I slept well, though, and had a good breakfast. And it was refreshing and cathartic to play their dulcimer, even though I have this huge gauze bandage on my finger where that nasty growth was trimmed and lanced yesterday.

Now I’m visiting home for a while. I hope to make it through dinner. I am trying hard not to think about “should” — I should do this or that, or this isn’t the way things should be, and all that. I am also trying hard not to pressure myself to be involved with Amy. My goal for today is just to be able to be in the same house for a while. I’m also trying not to think about how awful all of this sounds.
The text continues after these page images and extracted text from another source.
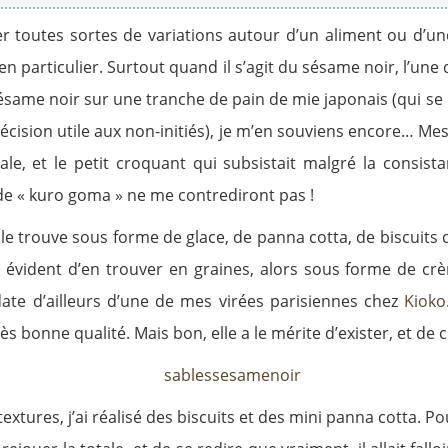
r toutes sortes de variations autour d’un aliment ou d’un
en particulier. Surtout quand il s’agit du sésame noir, l’une
 sésame noir sur une tranche de pain de mie japonais (qui 
écision utile aux non-initiés), je m’en souviens encore… M
ale, et le petit croquant qui subsistait malgré la consist
de « kuro goma » ne me contrediront pas !
 le trouve sous forme de glace, de panna cotta, de biscuits 
évident d’en trouver en graines, alors sous forme de cr
 date d’ailleurs d’une de mes virées parisiennes chez
Kioko
ès bonne qualité. Mais bon, elle a le mérite d’exister, et d
textures, j’ai réalisé des biscuits et des mini panna cotta.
Mark is attempting to help the baby stay awake more during the day and sleep more at night. Who knows if she’s ready to start any kind of scheduling, but right now I’m not the one making those decisions. Shortly after I got here, she woke up when I went into the bedroom and opened the shade (loud sudden noise), not realizing she was in her crib — although she might have been about to wake up anyway. They changed and fed her and tried to keep her roused, then gave up and put her down in here in her basket. Of course then she stayed awake. I felt bad about her being awake with no one interacting with her, so I got a book and read to her — I got through most of The Giving Tree before she started crying and I asked them to come get her.

I like The Giving Tree. I think I remember hearing that Shel Silverstein wrote it to explain what the Gospel meant to him. It is a great illustration of the sacrificial love of Christ. So is the amazing (astounding) outpouring of support I’ve had. It feels wonderful, a tiny wonderful in the midst of all the awful. I don’t think I’ve ever loved anyone as well as so many people are loving me right now.

2 Comments »

  1. Hi, Marcy.

    I’m glad you got some respite from the pressures you feel. And I’m glad the time in the hospital was helpful. It’s also good you have a plan. Don’t worry about getting it all understood. You will.
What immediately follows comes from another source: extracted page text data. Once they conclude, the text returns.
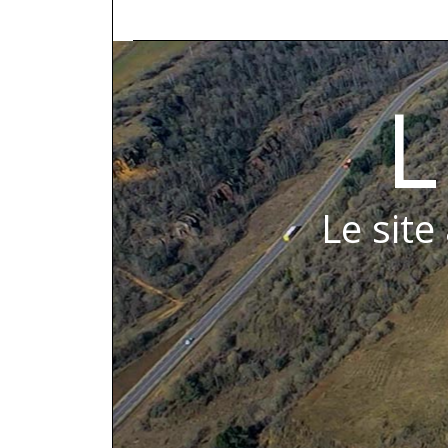
L
Le site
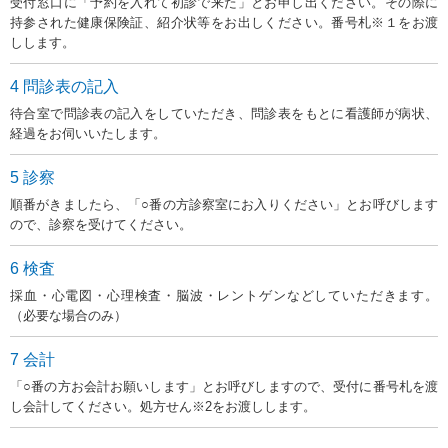
受付窓口に「予約を入れて初診で来た」とお申し出ください。
その際に
持参された健康保険証、紹介状等をお出しください。番号札※１をお渡
しします。
4 問診表の記入
待合室で問診表の記入をしていただき、問診表をもとに看護師が病状、
経過をお伺いいたします。
5 診察
順番がきましたら、「○番の方診察室にお入りください」とお呼びします
ので、診察を受けてください。
6 検査
採血・心電図・心理検査・脳波・レントゲンなどしていただきます。
（必要な場合のみ）
7 会計
「○番の方お会計お願いします」とお呼びしますので、受付に番号札を渡
し会計してください。処方せん※2をお渡しします。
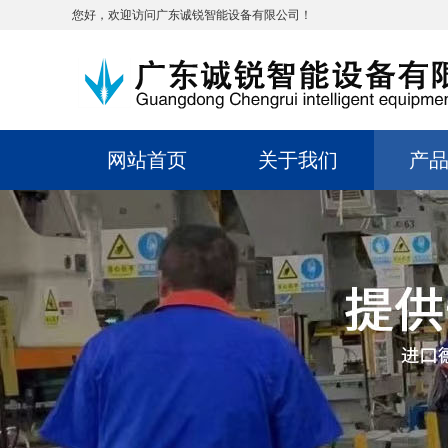
您好，欢迎访问广东诚锐智能设备有限公司！
网站首页
关于我们
产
    And don’t worry about the shoulds. We aren’t governed by shoulds anymore, but we’re governed by the love of God. He will see to it that you get and do what you need. I know it’s hard to let Him do that, but He will work that out. Just know He and all of us love you.
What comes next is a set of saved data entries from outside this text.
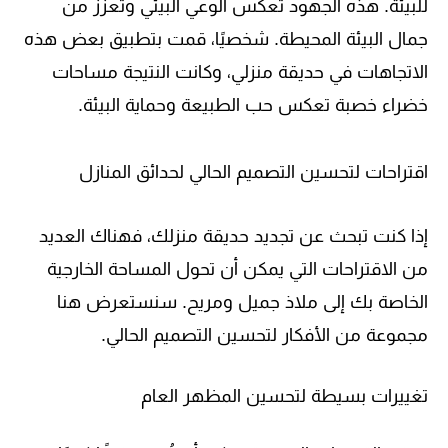
للبيئة. هذه الجهود تعكس الوعي البيئي وتعزز من
جمال البيئة المحيطة. شخصيًا، قمت بتطبيق بعض هذه
الاتجاهات في حديقة منزلي، وكانت النتيجة مساحات
خضراء خصبة تعكس حب الطبيعة وحماية البيئة.
اقتراحات لتحسين التصميم الحالي لحدائق المنازل
إذا كنت تبحث عن تجديد حديقة منزلك، فهناك العديد
من الاقتراحات التي يمكن أن تحول المساحة الخارجية
الخاصة بك إلى ملاذ جميل ومريح. سنستعرض هنا
مجموعة من الأفكار لتحسين التصميم الحالي.
تغييرات بسيطة لتحسين المظهر العام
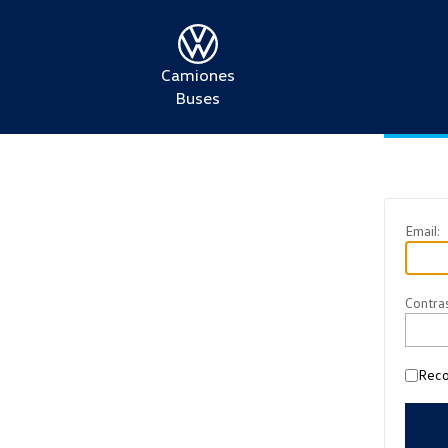
Camiones
Buses
Soy Cli
Email:
Contra
Rec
    I was just thinking about how wonderfully creative and talented you are. You can’t be that creative without feeling things strongly, and that means those of us who are creative feels things strongly, good and bad. We feel things strongly in relation to our art, but it doesn’t stop there. If we are truly vulnerable, as we must be to feel as strongly as we do, and to let our art touch us the way it must, we feel things unrelated to our art just as strongly. So, what you are experiencing is normal for an artist, but you may feel things more strongly than some of us. This is not a bad thing, but it _is_ something that one must deal with, bring under God’s control, and through His control, ours. That’s not always easy for us. For many of us, it’s been a life-long struggle, but over time, we do make progress on it.

    As we were told by our family counselor when our kids were much younger and at home, a person’s greatest strengths can also be their greatest problems/weaknesses. One friend puts it like this – our strengths are like pillars that hold up a building – they are necessary for the building to stand. But they are also the places where dirt gets built up the most. This is probably the hardest thing you’ve ever done, but finding your way through this is also probably one of the most important things you will ever do in life. And this isn’t a should – it’s simply what will happen by the grace of God.

    You are a smart, perceptive, artistic, and loving person – and you know God. You can do this!

    Know that we love you, God loves you, and that you are surrounded by love. May God manifest His prescence, love and power to and through you. We continue to pray.

    Comment by Rick — December 2, 2006 @ 1:41 pm | Reply

  2. Rick had a great post Marcy, so I won’t try to add to it. Just know that we love you and are all praying for you. This is not an easy time but God will see you through it as He shelters you under His wings. God Bless.